Y es aquí donde adquiere sentido y valor el trabajo de las plataformas sociales, movimientos ciudadanos y organizaciones no gubernamentales, elementos fundamentales de intermediación entre los diversos agentes personales y sociales que interactúan en la reconstrucción de esos proyectos vitales individuales o colectivos que, por una razón u otra, se han visto truncados en su desarrollo ordinario o en sus perspectivas de futuro.
Ellos han de erigirse en los genuinos valedores de estas personas y comunidades en crisis, constituyéndose en el ámbito de comunicación auténtica donde cobra significación la verdad íntima de cada una de ellas, de forma que vean expuestos los pálpitos de su existencia, expandidos los ecos del pasado que duermen en los recovecos del recuerdo, silenciadas las letanías por antiguas tragedias, recuperados los hitos de la historia común, avivada la llama inextinguible de la verdad colectiva, alumbrada la primavera de un futuro incipiente, redimido el dolor del olvido y perpetuadas las risotadas de los niños y niñas.

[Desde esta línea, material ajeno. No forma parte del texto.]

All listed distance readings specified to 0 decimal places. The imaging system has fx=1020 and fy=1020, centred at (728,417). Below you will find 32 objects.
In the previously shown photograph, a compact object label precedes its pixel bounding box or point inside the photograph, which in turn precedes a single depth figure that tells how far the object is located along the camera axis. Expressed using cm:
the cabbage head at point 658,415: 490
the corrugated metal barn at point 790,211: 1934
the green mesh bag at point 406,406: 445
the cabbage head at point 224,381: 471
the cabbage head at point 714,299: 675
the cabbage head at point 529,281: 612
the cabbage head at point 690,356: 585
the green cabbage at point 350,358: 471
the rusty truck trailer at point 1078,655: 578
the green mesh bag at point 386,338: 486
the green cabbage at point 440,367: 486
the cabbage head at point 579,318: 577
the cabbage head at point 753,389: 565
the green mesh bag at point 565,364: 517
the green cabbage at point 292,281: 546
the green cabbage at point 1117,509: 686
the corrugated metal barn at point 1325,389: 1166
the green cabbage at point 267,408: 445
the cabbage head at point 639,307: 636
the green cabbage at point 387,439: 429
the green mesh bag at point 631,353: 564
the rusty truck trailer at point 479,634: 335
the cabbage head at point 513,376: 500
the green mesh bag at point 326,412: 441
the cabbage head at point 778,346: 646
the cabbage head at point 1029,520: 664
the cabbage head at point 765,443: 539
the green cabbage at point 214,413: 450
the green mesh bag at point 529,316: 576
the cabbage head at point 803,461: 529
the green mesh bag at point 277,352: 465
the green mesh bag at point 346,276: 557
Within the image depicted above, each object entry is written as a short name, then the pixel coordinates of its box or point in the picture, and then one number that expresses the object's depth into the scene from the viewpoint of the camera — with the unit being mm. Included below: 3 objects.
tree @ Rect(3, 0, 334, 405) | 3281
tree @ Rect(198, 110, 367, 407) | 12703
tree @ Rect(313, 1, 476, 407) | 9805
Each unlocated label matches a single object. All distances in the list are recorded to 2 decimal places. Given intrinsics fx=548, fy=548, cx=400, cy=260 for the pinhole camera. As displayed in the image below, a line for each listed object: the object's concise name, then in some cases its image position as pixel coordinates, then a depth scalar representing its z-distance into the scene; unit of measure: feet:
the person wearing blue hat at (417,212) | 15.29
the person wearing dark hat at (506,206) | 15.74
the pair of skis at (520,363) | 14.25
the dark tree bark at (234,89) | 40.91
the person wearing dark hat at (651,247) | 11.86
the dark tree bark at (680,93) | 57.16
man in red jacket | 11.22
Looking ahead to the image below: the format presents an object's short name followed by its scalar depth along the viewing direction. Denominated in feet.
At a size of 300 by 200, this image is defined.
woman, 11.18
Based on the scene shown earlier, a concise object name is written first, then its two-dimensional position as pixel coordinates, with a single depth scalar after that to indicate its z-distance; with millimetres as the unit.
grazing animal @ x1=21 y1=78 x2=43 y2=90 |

Ellos han de servir de cordón umbilical entre cada individuo en particular y el entorno social inmediato, armonizando los latidos de los corazones de vecinos y vecinas, atesorando voluntades y conformando un todo comunitario en el que el individuo en crisis pueda superar su soledad existencial sintiéndose proyectado a un marco de relaciones sociales satisfactorio.
Y todo esto ha de efectuarse con el amor, la sinceridad y la ausencia de prejuicios de quien se sabe tratando a sus seres más queridos, con nombres y apellidos, con cuerpo y alma, con virtudes y defectos, con ilusiones y desesperanzas, con éxitos y derrotas… En una palabra: con humanidad a manos llenas.